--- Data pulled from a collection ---
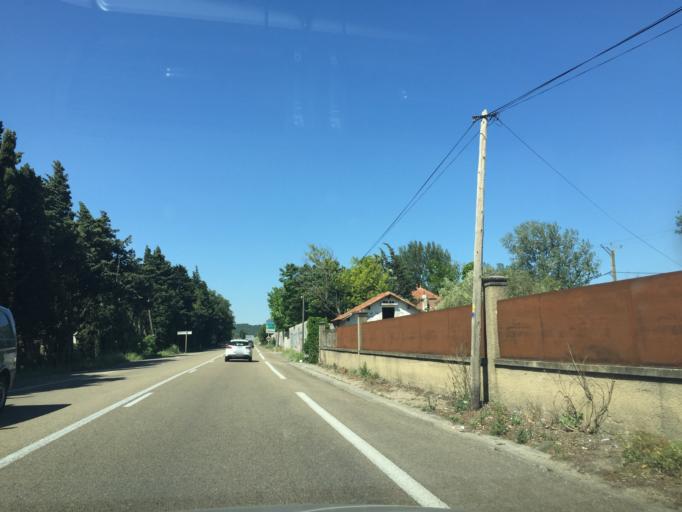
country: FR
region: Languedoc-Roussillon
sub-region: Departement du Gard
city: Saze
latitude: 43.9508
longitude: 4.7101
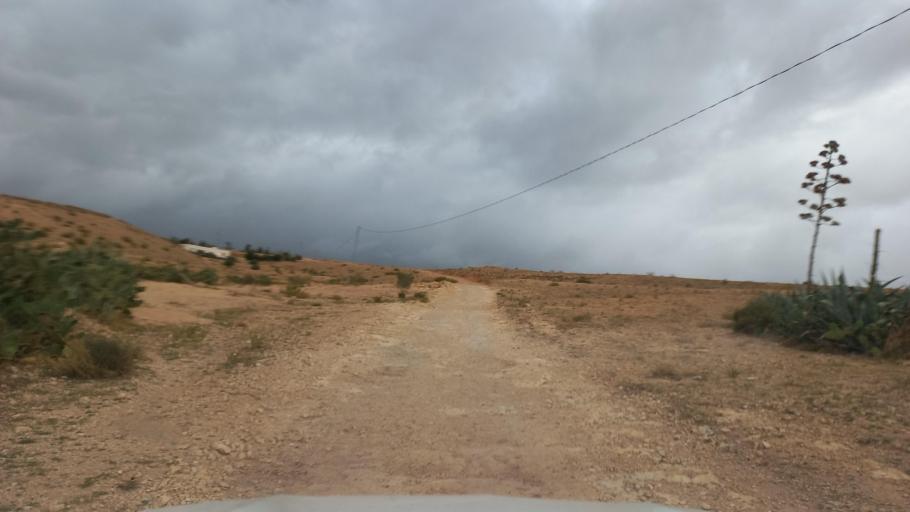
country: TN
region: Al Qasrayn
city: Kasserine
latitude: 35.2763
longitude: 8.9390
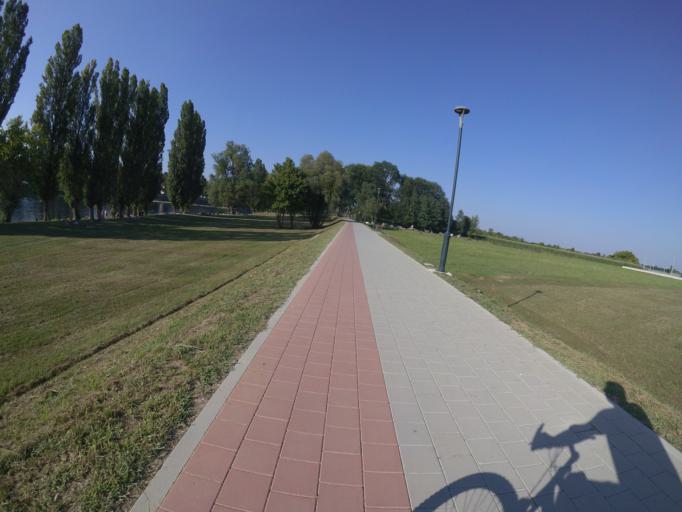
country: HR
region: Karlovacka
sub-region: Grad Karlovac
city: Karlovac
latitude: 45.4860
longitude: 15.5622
==
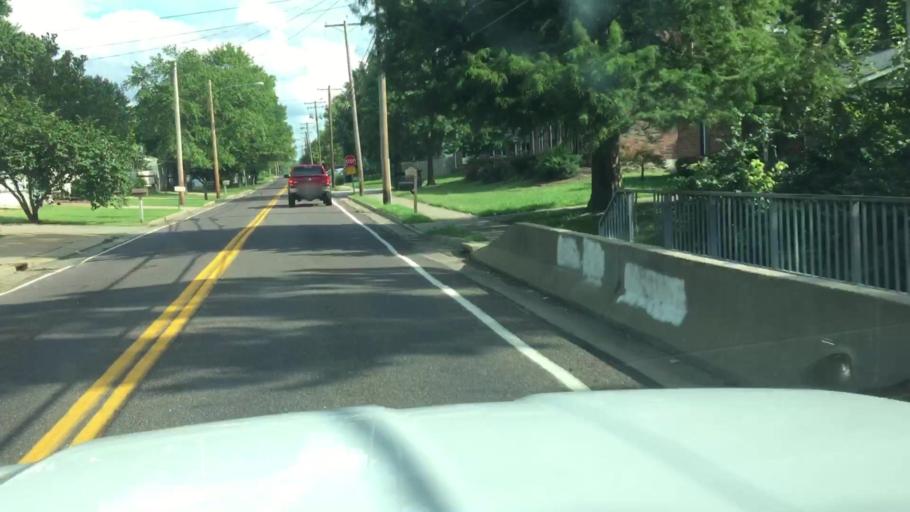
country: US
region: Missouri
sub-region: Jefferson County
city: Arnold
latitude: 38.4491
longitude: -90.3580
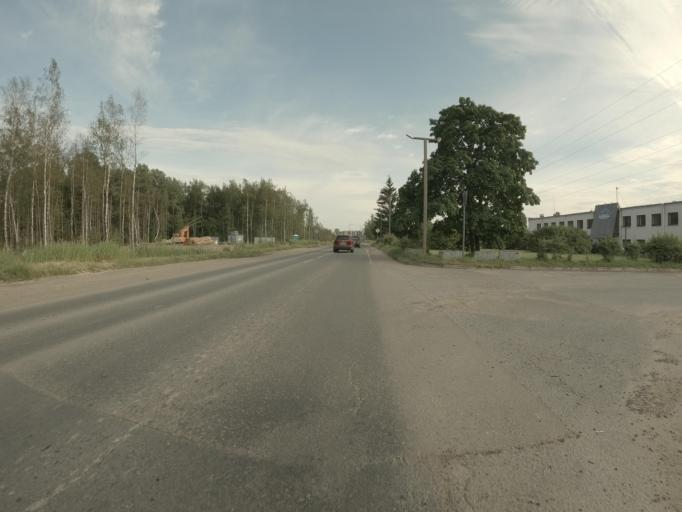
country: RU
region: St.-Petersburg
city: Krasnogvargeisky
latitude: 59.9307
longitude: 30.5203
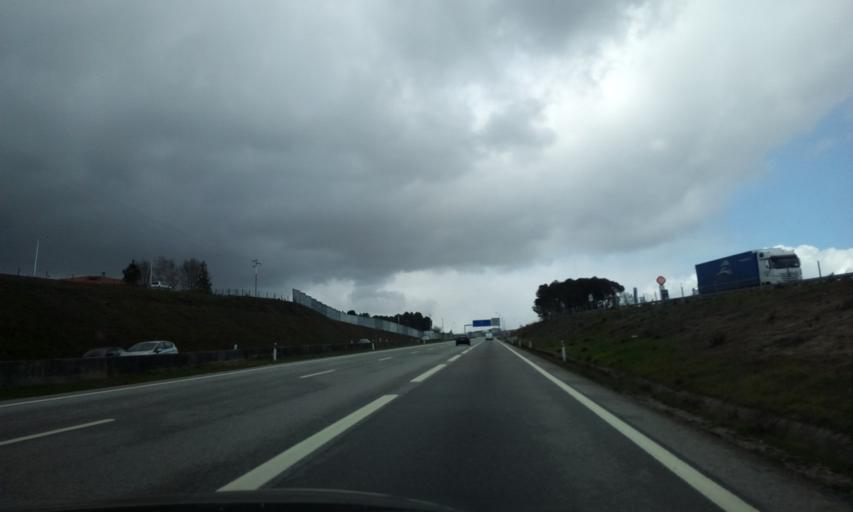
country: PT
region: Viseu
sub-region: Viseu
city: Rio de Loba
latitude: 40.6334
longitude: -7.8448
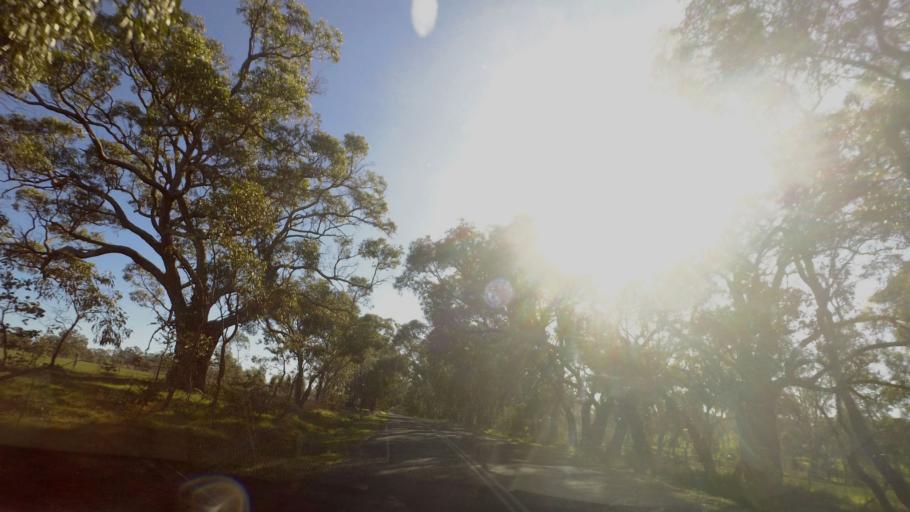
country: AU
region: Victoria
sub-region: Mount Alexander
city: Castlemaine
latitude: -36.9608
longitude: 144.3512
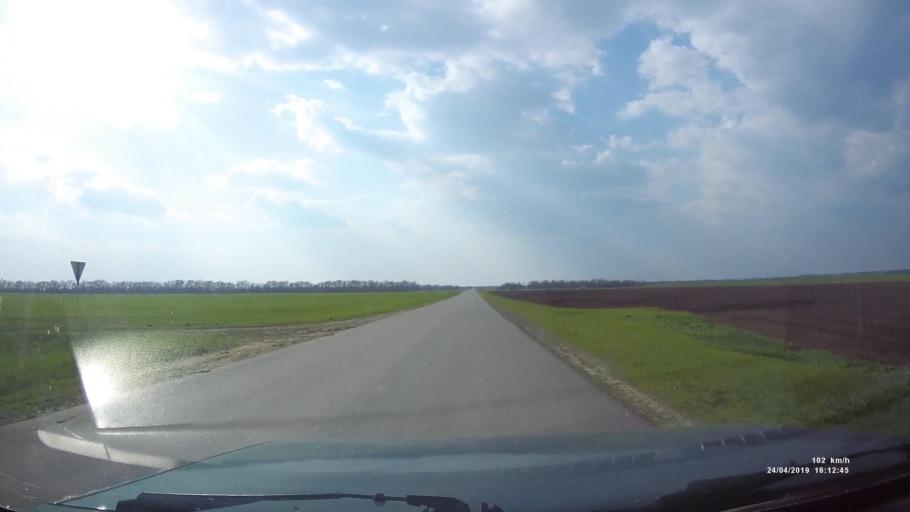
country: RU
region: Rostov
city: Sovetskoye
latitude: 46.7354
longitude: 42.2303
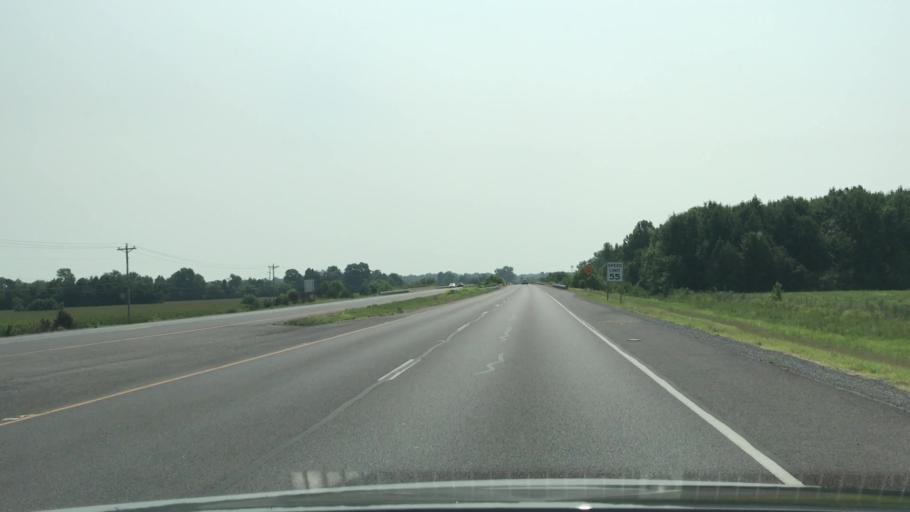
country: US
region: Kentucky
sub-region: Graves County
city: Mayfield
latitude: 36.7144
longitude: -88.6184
* * *
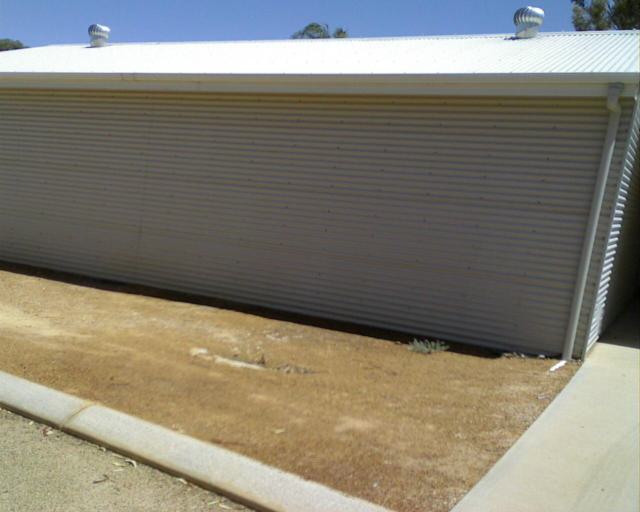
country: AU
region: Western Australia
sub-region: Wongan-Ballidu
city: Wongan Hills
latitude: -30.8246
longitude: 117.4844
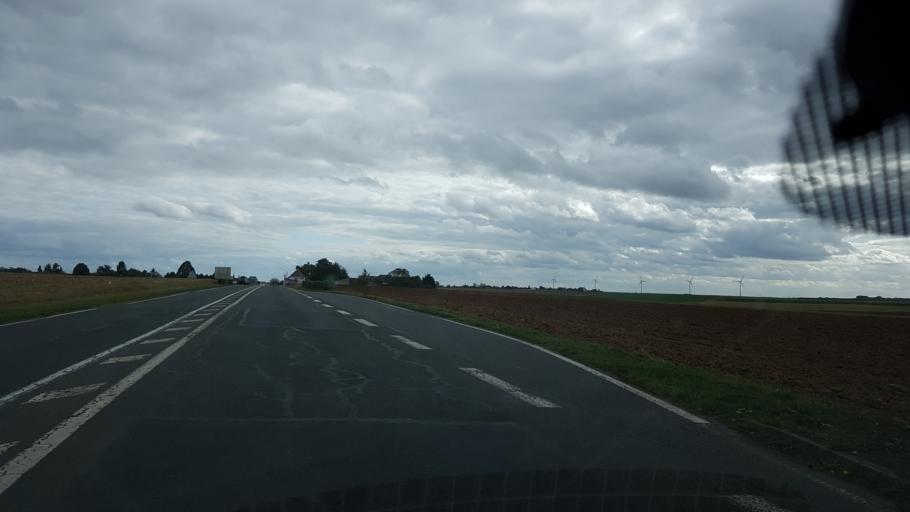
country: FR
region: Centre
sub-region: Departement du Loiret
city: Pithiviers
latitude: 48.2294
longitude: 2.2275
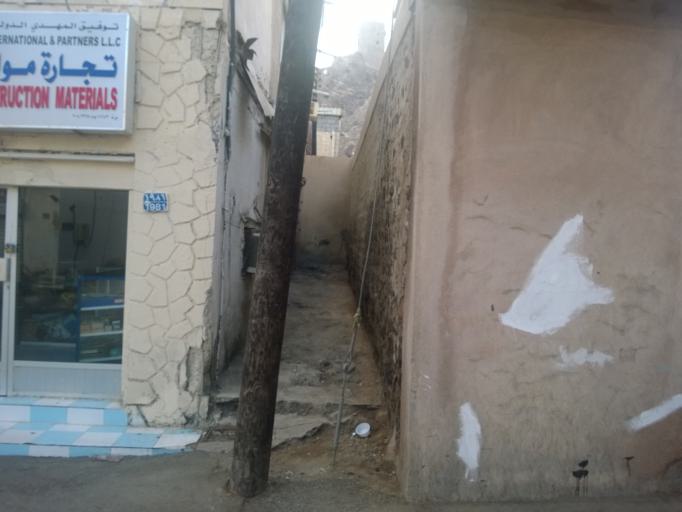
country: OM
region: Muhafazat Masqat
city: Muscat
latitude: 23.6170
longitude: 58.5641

--- Given task ---
Take the part of the listing that opens with the line containing "longitude: 4.7101" and closes with the line containing "latitude: 45.4860", and write it out again with "city" swapped for "town" and everything else kept the same. Leave the pictures out of your answer.

--- Solution to this task ---
longitude: 4.7101
country: TN
region: Al Qasrayn
town: Kasserine
latitude: 35.2763
longitude: 8.9390
country: HR
region: Karlovacka
sub-region: Grad Karlovac
town: Karlovac
latitude: 45.4860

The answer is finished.